Coming to Terms with China
By Chalmers Johnson
Can the United States and Japan adjust to the reemergence of China?
By Chalmers Johnson
I recall forty years ago, when I was a new professor working in the field of Chinese and Japanese international relations, that Edwin O. Reischauer once commented, "The great payoff from our victory of 1945 was a permanently disarmed Japan." Born in Japan and a Japanese historian at Harvard, Reischauer served as American ambassador to Tokyo in the Kennedy and Johnson administrations. Strange to say, since the end of the Cold War in 1991 and particularly under the administration of George W. Bush, the United States has been doing everything in its power to encourage and even accelerate Japanese rearmament.
Such a development promotes hostility between China and Japan, the two superpowers of East Asia, sabotages possible peaceful solutions in those two problem areas, Taiwan and North Korea, left over from the Chinese and Korean civil wars, and lays the foundation for a possible future Sino-American conflict that the United States would almost surely lose. It is unclear whether the ideologues and war lovers of Washington understand what they are unleashing -- a possible confrontation between the world's fastest growing industrial economy, China, and the world's second most productive, albeit declining, economy, Japan; a confrontation which the United States would have both caused and in which it might well be consumed.
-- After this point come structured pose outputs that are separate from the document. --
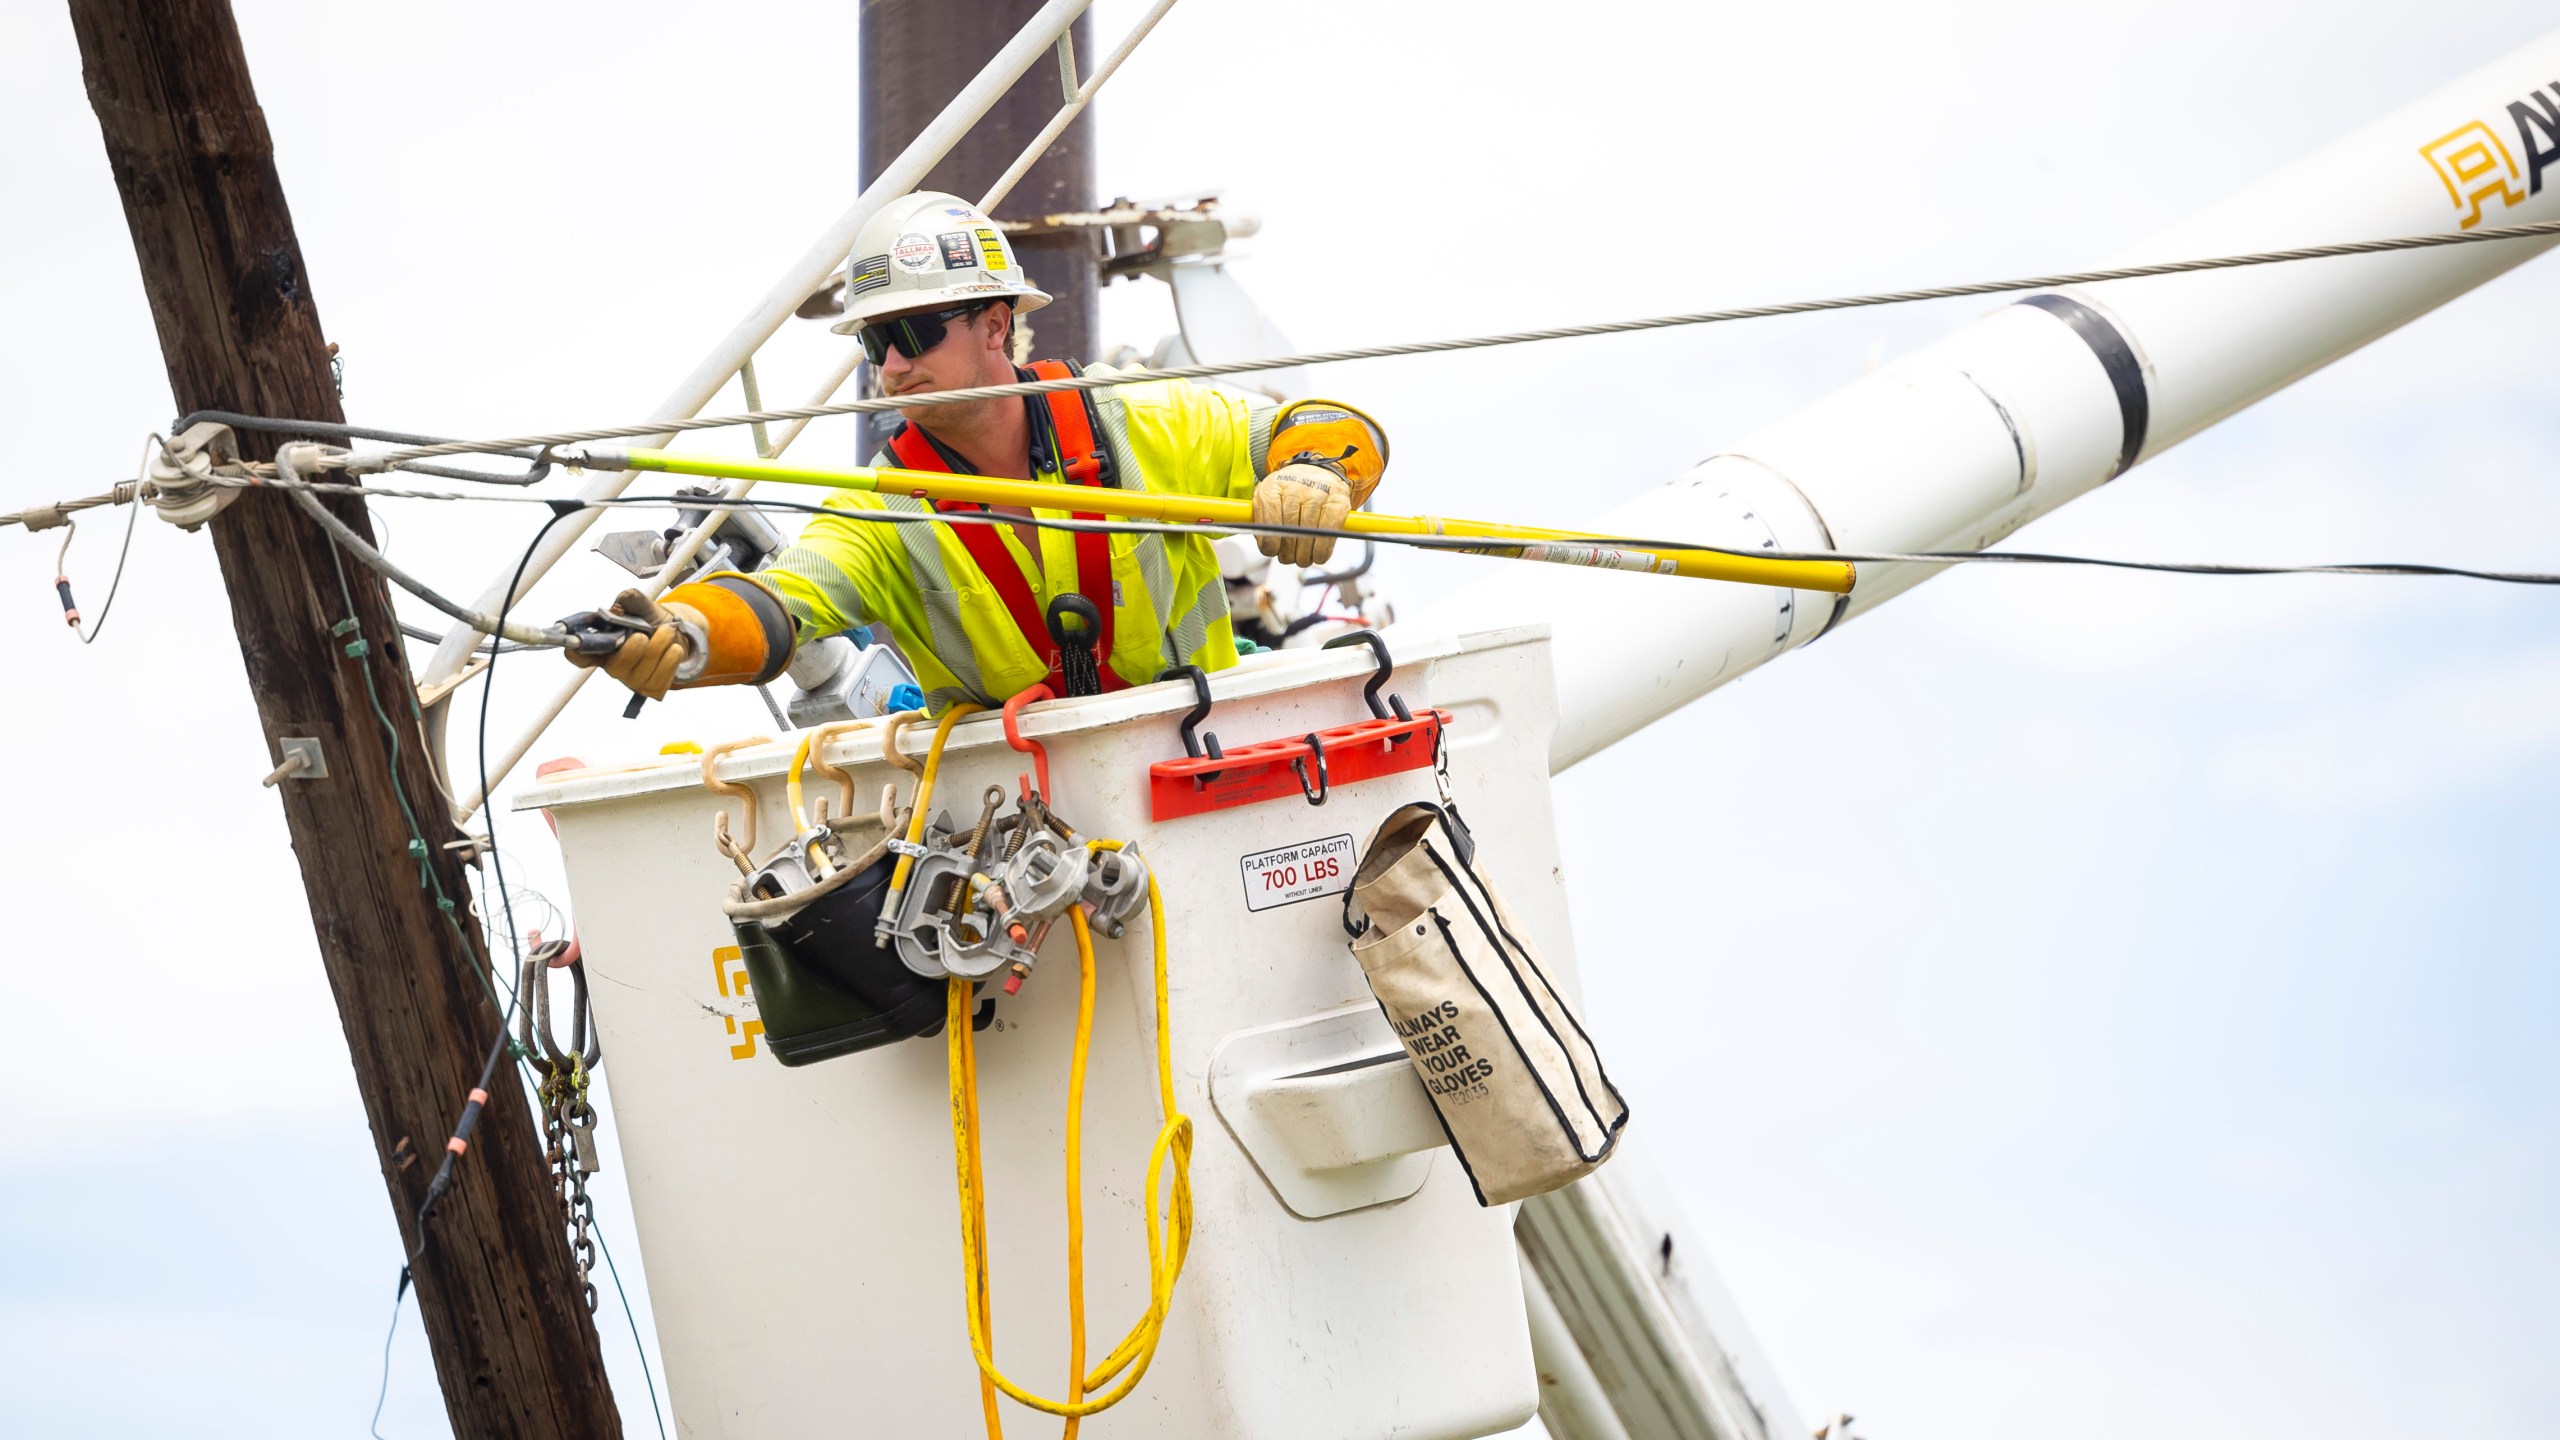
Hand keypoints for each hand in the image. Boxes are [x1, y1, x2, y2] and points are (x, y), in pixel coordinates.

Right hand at [562, 588, 690, 699]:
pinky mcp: (652, 688)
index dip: (576, 651)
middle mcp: (614, 666)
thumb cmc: (652, 622)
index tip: (578, 642)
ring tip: (668, 632)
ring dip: (658, 648)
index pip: (580, 656)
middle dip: (632, 650)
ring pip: (642, 672)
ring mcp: (632, 680)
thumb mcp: (643, 606)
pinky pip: (661, 679)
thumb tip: (619, 603)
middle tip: (643, 634)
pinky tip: (674, 649)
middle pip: (615, 666)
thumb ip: (631, 600)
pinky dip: (671, 660)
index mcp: (603, 647)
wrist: (679, 635)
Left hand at [1251, 462, 1353, 567]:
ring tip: (1301, 558)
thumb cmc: (1290, 492)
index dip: (1270, 541)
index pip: (1269, 519)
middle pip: (1289, 528)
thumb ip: (1262, 520)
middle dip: (1287, 551)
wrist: (1318, 473)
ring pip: (1309, 532)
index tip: (1271, 551)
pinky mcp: (1338, 502)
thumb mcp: (1270, 499)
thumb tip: (1266, 546)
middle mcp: (1297, 486)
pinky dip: (1322, 550)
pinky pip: (1328, 532)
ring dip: (1304, 554)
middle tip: (1287, 558)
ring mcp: (1319, 492)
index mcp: (1274, 485)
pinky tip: (1317, 555)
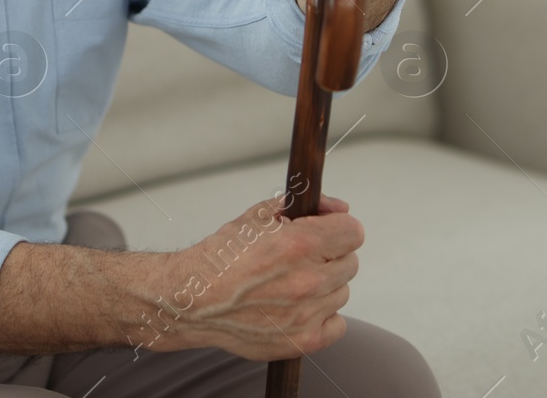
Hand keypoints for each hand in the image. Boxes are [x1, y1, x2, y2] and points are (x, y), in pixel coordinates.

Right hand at [148, 194, 361, 360]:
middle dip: (329, 255)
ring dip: (324, 285)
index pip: (354, 232)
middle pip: (350, 262)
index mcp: (300, 244)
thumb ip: (304, 205)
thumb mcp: (257, 216)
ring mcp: (306, 314)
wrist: (193, 300)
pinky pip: (338, 324)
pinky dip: (323, 316)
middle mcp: (308, 281)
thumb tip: (339, 206)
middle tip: (301, 258)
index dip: (339, 228)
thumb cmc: (222, 257)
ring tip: (291, 283)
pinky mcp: (302, 341)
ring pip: (342, 292)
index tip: (326, 231)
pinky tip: (299, 306)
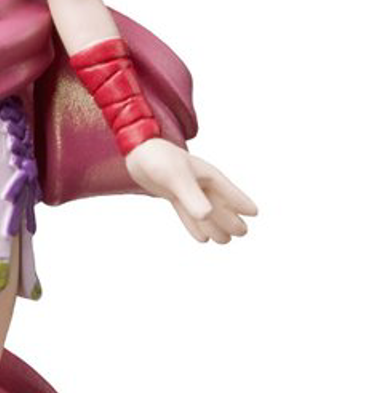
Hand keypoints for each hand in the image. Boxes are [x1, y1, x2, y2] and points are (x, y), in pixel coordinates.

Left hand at [124, 140, 257, 244]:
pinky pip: (189, 213)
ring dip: (215, 226)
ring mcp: (187, 188)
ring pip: (206, 211)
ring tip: (225, 241)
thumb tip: (207, 216)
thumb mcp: (177, 178)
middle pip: (221, 204)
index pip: (230, 192)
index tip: (255, 213)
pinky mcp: (173, 193)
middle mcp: (200, 182)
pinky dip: (196, 225)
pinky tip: (201, 238)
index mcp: (207, 175)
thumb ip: (192, 197)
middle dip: (231, 219)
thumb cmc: (159, 159)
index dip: (242, 203)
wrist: (137, 151)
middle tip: (242, 233)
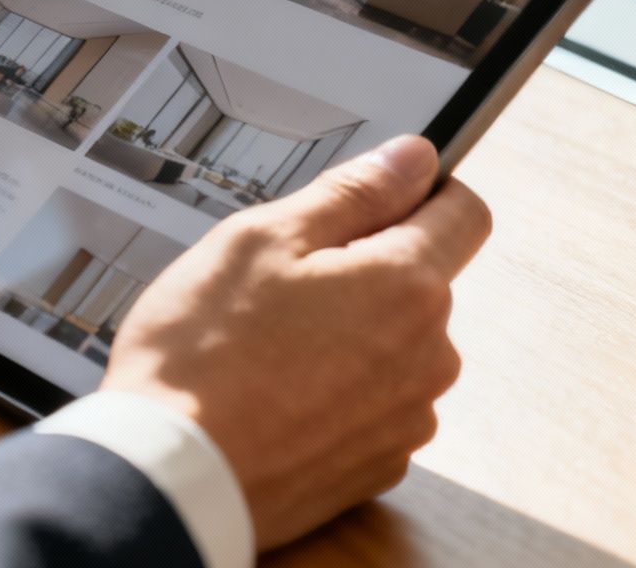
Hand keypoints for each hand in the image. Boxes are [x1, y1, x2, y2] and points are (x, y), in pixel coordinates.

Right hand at [101, 135, 490, 549]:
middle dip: (366, 269)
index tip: (372, 198)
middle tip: (281, 282)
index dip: (419, 192)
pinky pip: (374, 403)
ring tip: (268, 345)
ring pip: (395, 344)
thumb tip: (412, 158)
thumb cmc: (202, 355)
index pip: (464, 211)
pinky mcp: (379, 464)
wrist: (170, 476)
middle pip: (421, 281)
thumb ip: (351, 192)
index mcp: (407, 285)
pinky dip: (337, 392)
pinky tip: (276, 394)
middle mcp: (428, 355)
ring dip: (351, 334)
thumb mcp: (261, 239)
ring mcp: (407, 417)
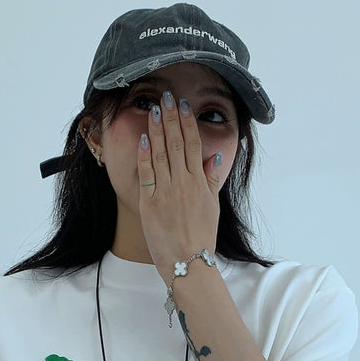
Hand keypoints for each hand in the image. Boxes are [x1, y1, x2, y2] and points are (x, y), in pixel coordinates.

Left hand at [137, 91, 228, 280]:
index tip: (182, 106)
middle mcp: (184, 184)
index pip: (193, 145)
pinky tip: (143, 139)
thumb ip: (212, 179)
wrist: (190, 263)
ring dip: (157, 130)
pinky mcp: (151, 204)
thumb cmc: (201, 238)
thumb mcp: (212, 206)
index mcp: (200, 183)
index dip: (187, 123)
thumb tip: (216, 156)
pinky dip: (145, 156)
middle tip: (166, 98)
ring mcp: (167, 193)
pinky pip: (147, 174)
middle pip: (177, 144)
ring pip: (161, 154)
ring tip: (154, 110)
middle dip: (171, 119)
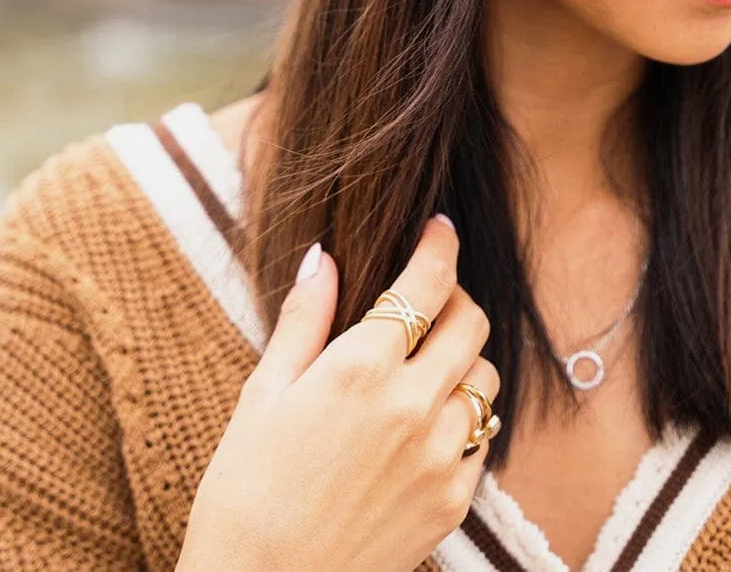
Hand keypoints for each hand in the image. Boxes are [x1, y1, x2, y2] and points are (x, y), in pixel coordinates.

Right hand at [177, 214, 497, 571]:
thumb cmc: (245, 491)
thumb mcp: (264, 394)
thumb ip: (304, 319)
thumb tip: (323, 255)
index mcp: (362, 368)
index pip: (429, 282)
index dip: (440, 245)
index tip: (440, 228)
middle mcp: (412, 406)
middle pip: (471, 321)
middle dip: (454, 298)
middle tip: (428, 300)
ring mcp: (439, 456)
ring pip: (485, 378)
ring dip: (463, 359)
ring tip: (426, 366)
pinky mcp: (452, 501)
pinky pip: (482, 438)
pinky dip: (464, 419)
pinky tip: (426, 425)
Let me make clear that in East Asia we are not talking about a little regime-change war of the sort that Bush and Cheney advocate. After all, the most salient characteristic of international relations during the last century was the inability of the rich, established powers -- Great Britain and the United States -- to adjust peacefully to the emergence of new centers of power in Germany, Japan, and Russia. The result was two exceedingly bloody world wars, a forty-five-year-long Cold War between Russia and the "West," and innumerable wars of national liberation (such as the quarter-century long one in Vietnam) against the arrogance and racism of European, American, and Japanese imperialism and colonialism.
The major question for the twenty-first century is whether this fateful inability to adjust to changes in the global power-structure can be overcome. Thus far the signs are negative. Can the United States and Japan, today's versions of rich, established powers, adjust to the reemergence of China -- the world's oldest, continuously extant civilization -- this time as a modern superpower? Or is China's ascendancy to be marked by yet another world war, when the pretensions of European civilization in its U.S. and Japanese projections are finally put to rest? That is what is at stake.
Alice-in-Wonderland Policies and the Mother of All Financial Crises
China, Japan, and the United States are the three most productive economies on Earth, but China is the fastest growing (at an average rate of 9.5% per annum for over two decades), whereas both the U.S. and Japan are saddled with huge and mounting debts and, in the case of Japan, stagnant growth rates. China is today the world's sixth largest economy (the U.S. and Japan being first and second) and our third largest trading partner after Canada and Mexico. According to CIA statisticians in their Factbook 2003, China is actually already the second-largest economy on Earth measured on a purchasing power parity basis -- that is, in terms of what China actually produces rather than prices and exchange rates. The CIA calculates the United States' gross domestic product (GDP) -- the total value of all goods and services produced within a country -- for 2003 as $10.4 trillion and China's $5.7 trillion. This gives China's 1.3 billion people a per capita GDP of $4,385.
Between 1992 and 2003, Japan was China's largest trading partner, but in 2004 Japan fell to third place, behind the European Union (EU) and the United States. China's trade volume for 2004 was $1.2 trillion, third in the world after the U.S. and Germany, and well ahead of Japan's $1.07 trillion. China's trade with the U.S. grew some 34% in 2004 and has turned Los Angeles, Long Beach, and Oakland into the three busiest seaports in America.
The truly significant trade development of 2004 was the EU's emergence as China's biggest economic partner, suggesting the possibility of a Sino-European cooperative bloc confronting a less vital Japanese-American one. As Britain's Financial Times observed, "Three years after its entry into the World Trade Organization [in 2001], China's influence in global commerce is no longer merely significant. It is crucial." For example, most Dell Computers sold in the U.S. are made in China, as are the DVD players of Japan's Funai Electric Company. Funai annually exports some 10 million DVD players and television sets from China to the United States, where they are sold primarily in Wal-Mart stores. China's trade with Europe in 2004 was worth $177.2 billion, with the United States $169.6 billion, and with Japan $167.8 billion.